In BFCs, we measured the following currents: IKd, the transient A-type K+ current (IA), and the hyperpolarization-activated inward current (Ih). These currents could be separated, as in GCs, without the use of pharmacological tools. IKd was measured as in GCs. IA was measured by subtracting the currents obtained from Vh  = −40 mV from those measured from Vh = −90 mV, and gKd and gA were calculated from currents measured at +10 mV, and a drive force using the calculated EK (−84 mV in hippocampal GCs, −99 mV in BFCs cells). Ih was measured after leak subtraction at the end of a voltage step to −120 mV, and gh was calculated assuming a reversal potential of −10 mV.
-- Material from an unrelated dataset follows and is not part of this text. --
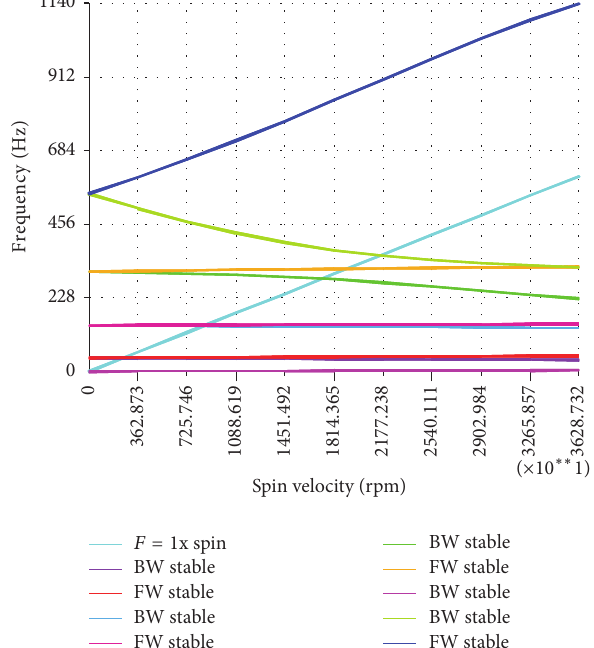
Figure 3: Campbell diagram of the rotor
Experimental Design and Statistical Analysis

Averages are represented as means ± SD and compared with t-Student tests for independent samples. Pearson product-moment correlation coefficients were calculated to reveal correlations between different variables. The Kolmogorov-Smirnov test was used to determine the normality of distributions. These statistical analyses were performed using SigmaStat (Systat Software, Inc., San Jose, CA. USA; RRID:SCR_010285) or Origin (Origin Lab Corp., Northampton, MA, USA; RRID:SCR_015636). Comparison of slopes was performed using a variation of Welch’s t-test36 as implement in the Microsoft Excel function SlopesTest. To adjust for multiple comparisons, we use the false discovery rate method37, which essentially increases the stringency of the statistical significance by dividing the chosen ρ = 0.05 by the number of comparisons. Thus, if 4 comparisons are considered, original P values are ranked from higher to lower value, and P for the first comparison only needs to be below ρ = 0.05 to reach significance, while P for the fourth needs to be below ρ = 0.05/4 = 0.0125, and so forth. We refer to this new adjusted ρ as Adjusted P.